For targets that are interesting, the military and the insurance industry have some very sophisticated work on specifying and certifying the protection systems for high-value objects such as priceless art and plutonium. They won't buy iSmartAlarm, and that's okay.
>IMO, cameras don't get you much beyond giving you some after-the-fact information. And smart-locks don't get you much of anything.
Easy insurance claim when I'm out of the house and an audible alarm when I'm home. That's all I want really. Things can be replaced, and for the most part, by someone else if I can prove it. If your alarm goes off and you yell 'get the fuck out of my house', they probably will.

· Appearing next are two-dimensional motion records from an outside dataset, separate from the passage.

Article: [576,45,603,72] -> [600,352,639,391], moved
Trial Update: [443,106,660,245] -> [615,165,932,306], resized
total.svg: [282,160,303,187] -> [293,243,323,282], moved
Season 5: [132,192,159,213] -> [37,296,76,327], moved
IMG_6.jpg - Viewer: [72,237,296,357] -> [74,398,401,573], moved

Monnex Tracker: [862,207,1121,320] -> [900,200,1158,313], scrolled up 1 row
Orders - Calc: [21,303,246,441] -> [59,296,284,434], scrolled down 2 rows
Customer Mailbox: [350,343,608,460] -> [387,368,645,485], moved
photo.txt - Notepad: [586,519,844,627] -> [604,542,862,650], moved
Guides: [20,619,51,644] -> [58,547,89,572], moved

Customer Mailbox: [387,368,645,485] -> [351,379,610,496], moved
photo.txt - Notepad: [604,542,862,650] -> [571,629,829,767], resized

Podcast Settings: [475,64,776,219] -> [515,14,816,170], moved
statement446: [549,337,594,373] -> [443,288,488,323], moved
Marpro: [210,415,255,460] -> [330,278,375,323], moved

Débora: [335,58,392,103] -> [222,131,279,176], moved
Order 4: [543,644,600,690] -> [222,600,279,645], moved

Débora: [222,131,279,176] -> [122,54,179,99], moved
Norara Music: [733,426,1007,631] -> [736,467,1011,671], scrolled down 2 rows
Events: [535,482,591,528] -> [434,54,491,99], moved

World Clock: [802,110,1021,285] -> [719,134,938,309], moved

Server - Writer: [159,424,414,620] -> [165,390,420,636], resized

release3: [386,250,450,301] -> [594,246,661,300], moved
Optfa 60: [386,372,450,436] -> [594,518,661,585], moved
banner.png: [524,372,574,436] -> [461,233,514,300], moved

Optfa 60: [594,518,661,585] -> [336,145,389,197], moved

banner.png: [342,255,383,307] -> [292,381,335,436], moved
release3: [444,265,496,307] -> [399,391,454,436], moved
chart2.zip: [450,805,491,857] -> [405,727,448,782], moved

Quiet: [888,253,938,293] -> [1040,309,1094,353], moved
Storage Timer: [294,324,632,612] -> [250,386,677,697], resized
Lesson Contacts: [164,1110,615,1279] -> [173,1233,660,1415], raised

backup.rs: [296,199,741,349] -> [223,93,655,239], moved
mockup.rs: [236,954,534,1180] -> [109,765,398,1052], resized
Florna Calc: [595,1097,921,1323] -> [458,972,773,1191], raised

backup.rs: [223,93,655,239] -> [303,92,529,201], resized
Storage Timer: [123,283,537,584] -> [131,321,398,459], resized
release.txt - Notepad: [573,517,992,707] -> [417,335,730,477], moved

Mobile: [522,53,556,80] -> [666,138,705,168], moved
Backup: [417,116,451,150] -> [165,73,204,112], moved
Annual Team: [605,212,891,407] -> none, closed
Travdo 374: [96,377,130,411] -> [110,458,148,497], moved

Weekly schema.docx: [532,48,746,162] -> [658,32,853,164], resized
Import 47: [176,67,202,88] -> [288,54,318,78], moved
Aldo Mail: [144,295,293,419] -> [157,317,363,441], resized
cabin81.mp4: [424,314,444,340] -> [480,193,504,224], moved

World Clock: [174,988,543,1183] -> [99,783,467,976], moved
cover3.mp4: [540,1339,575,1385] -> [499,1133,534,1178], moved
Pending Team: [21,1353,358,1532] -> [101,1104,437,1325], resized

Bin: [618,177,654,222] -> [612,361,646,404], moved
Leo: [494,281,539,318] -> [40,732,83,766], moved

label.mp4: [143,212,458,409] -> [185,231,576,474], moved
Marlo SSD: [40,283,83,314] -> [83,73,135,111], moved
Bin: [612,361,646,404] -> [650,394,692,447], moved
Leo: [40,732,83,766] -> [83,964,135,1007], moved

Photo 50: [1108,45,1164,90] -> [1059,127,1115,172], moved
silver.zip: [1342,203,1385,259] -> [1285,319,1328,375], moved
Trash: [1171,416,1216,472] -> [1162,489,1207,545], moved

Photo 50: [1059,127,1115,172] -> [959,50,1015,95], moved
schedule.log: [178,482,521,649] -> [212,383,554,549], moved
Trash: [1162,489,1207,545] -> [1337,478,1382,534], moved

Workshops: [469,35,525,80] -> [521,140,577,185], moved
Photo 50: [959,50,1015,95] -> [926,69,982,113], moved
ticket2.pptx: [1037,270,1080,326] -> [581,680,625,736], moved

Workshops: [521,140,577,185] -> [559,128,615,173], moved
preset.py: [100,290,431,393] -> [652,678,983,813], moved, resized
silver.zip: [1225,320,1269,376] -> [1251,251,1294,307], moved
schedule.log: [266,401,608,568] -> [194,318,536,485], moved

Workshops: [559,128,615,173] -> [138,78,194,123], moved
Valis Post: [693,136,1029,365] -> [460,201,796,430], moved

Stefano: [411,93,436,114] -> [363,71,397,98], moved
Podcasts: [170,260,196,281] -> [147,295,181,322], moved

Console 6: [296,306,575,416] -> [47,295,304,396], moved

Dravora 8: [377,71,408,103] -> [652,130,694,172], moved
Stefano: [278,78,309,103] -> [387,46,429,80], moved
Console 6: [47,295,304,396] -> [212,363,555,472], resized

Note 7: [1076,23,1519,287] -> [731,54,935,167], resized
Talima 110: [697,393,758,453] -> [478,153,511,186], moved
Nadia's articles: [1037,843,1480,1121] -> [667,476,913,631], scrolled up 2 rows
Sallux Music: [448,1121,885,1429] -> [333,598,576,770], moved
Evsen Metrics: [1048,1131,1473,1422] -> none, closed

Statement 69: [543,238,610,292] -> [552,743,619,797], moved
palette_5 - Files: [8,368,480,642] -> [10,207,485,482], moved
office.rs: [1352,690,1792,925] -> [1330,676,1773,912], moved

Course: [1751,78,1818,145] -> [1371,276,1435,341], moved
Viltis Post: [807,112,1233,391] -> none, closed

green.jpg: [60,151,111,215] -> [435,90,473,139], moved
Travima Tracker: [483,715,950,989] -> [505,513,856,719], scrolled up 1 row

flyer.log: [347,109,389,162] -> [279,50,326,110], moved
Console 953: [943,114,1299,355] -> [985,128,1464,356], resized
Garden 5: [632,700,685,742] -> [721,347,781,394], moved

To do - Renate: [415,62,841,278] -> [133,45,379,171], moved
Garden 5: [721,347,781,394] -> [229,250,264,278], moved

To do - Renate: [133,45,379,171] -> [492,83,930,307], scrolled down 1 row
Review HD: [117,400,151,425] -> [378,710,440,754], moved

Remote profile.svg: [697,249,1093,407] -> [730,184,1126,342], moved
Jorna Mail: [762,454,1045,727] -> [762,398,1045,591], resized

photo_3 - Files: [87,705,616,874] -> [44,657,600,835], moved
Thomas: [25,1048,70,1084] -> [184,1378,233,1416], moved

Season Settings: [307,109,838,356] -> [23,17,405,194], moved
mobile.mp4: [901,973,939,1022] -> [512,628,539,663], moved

If they don't, at least you aren't supprised or unaware when they get to you.
An interesting read but isn't it kind of missing the point? Most people running a home grown security system via one of the main IoT hubs just want basic security against your average smash and grab criminal. They aren't doing it because it's "popular and trendy" - it's a relatively easy way to monitor your home without the cost of traditional home security systems.
To be clear (i.e. avoid the usual negativity of IoT thread on HN - "No one should use IoT because it's so insecure!" etc), personally I think this type of breakdown is something that should be encouraged - hopefully it'll push device manufacturers towards making more secure products. iSmartAlarm is being sold specifically as a security system so they should be open to criticism if they aren't any more secure than a basic IoT hub with a few sensors...
It would also be interesting to see similar analysis against COTS/commercial grade security systems.